Ground Thirteen: “His Honour erred when he failed to consider special circumstances”

  1. The applicant’s only submission addressing this ground was as follows:

“I feel I should have been given a shorter sentence with a longer court ordered parole period due to my circumstances.”

  1. A submission was made to the sentencing court that a finding of special circumstances should be made, but rejected by his Honour. At [39], his Honour said:

“Application is made to vary the formula for division of head sentence from that specified in the applicable statute by reason of special circumstances. I accept that health can operate as such but I am unpersuaded to make a special circumstances finding in this instance.”

  1. A finding of special circumstances pursuant to s 44(2) of the Crimes (Sentencing Procedure) Act is a discretionary matter for the sentencing judge. It is a finding in respect of which this Court will be slow to interfere: Jiang v R [2010] NSWCCA 277, at [83].

  2. The fact that there are features of an offender’s circumstances which could establish a finding of special circumstances does not impose an obligation on the sentencing court to make such a finding: R v Cramp [2004] NSWCCA 264, at [36]. An error in the exercise of that discretion must be shown. No such error was pointed to by the applicant here.

  3. For a finding of special circumstances to be made, there must be some particular utility in a period of parole longer than that which would flow from the ordinary operation of statute. It is difficult to see any utility in this instance other than a simple reduction in the non-parole period. Mere reduction in the period of the sentence to be served in custody is not a proper basis for a finding of special circumstances.

  4. Whilst in addressing earlier grounds of his appeal, the applicant has pointed to the challenges he faces in custody, including in relation to his health and his concerns for his safety, he has not demonstrated that the sentencing judge erred in exercising his discretion to decline to make a finding of special circumstances.

  5. Leave to advance this ground should not be granted.

Application for Leave to Appeal

  1. There are cases where a lengthy delay will not preclude an applicant from successfully bringing an application for leave to appeal on sentence.
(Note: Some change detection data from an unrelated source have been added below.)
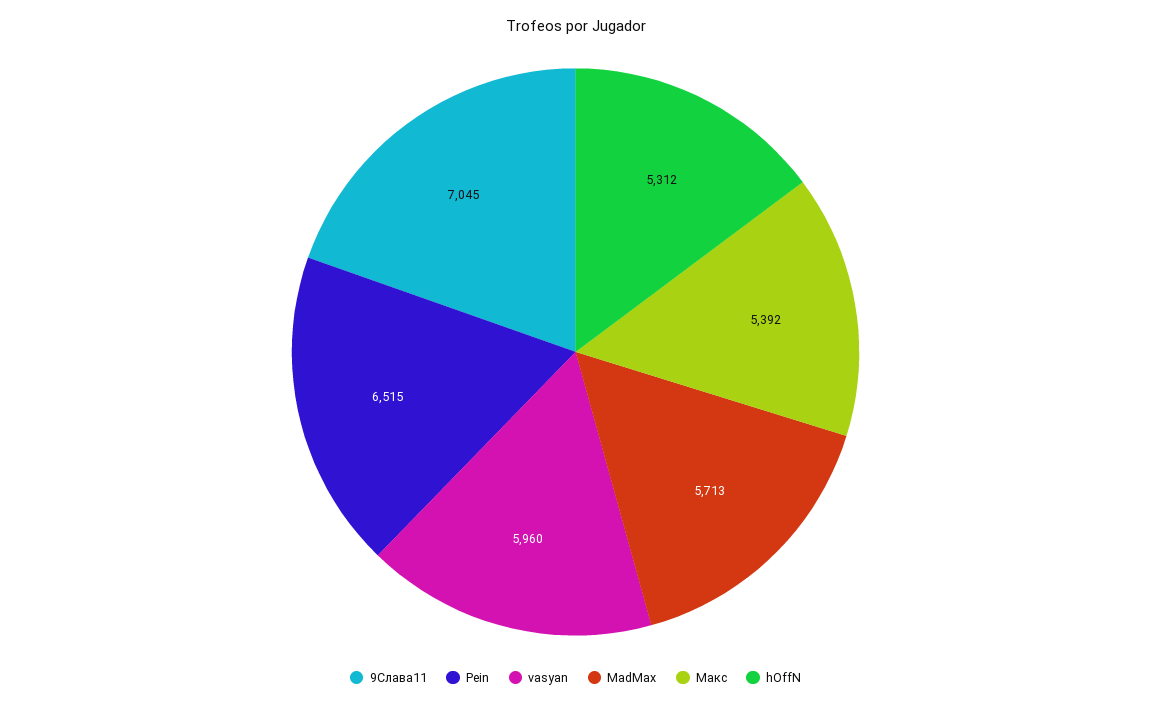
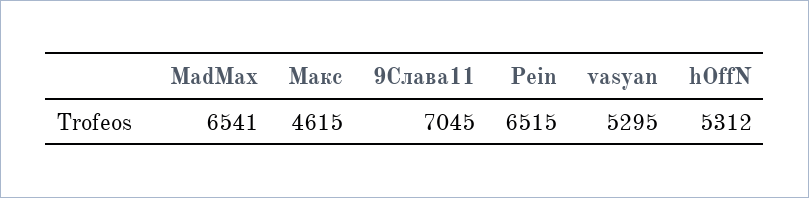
  {
    "9Слава11": 7045,
    "Pein": 6515,
-   "vasyan": 5960,
+   "vasyan": 5295,
-   "MadMax": 5713,
+   "MadMax": 6541,
-   "Макс": 5392,
+   "Макс": 4615,
    "hOffN": 5312
  }

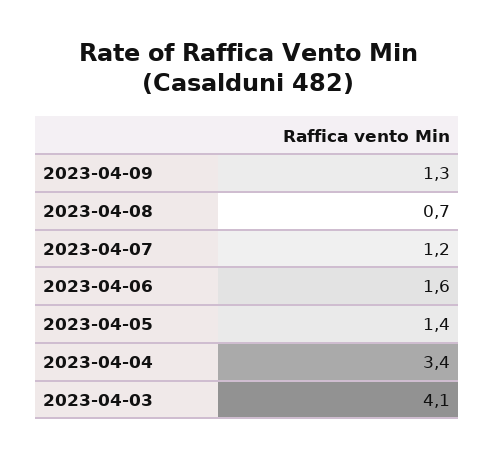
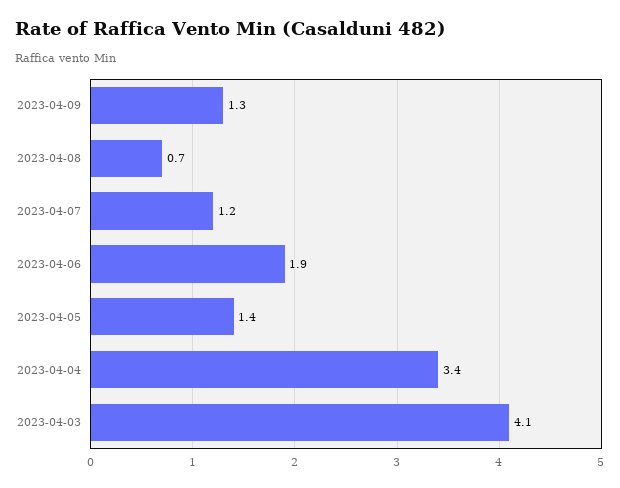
  {
    "2023-04-09": 1.3,
    "2023-04-08": 0.7,
    "2023-04-07": 1.2,
-   "2023-04-06": 1.6,
+   "2023-04-06": 1.9,
    "2023-04-05": 1.4,
    "2023-04-04": 3.4,
    "2023-04-03": 4.1
  }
This is not one of those cases.

  2. The applicant’s then legal representatives had significant time in which to consider the merits of both his proposed conviction and sentence appeals. It is tolerably clear that those representatives made a deliberate forensic decision to abandon the applicant’s sentence appeal when they filed the second NIA.

  3. Given our conclusions about each of the grounds advanced here, that was a forensic decision well open to them. In these circumstances, the present application for leave to appeal should be refused.

Further Evidence Filed by the Crown

  1. At the hearing before this Court, the Crown read an affidavit of Miriam Rottenberg, a solicitor of the Office of the Director of Public Prosecutions, dated 20 June 2015, on the basis that it was relevant if the Court proceeded to re-sentence the applicant.

  2. The applicant objected to the admission of that affidavit. Given that the admissibility of the affidavit only arises if the Court proceeded to resentence the applicant, the admissibility of the affidavit need not be determined. The affidavit is not admitted.

Orders

  1. The order of the Court is:

  1. Leave to appeal against sentence is refused.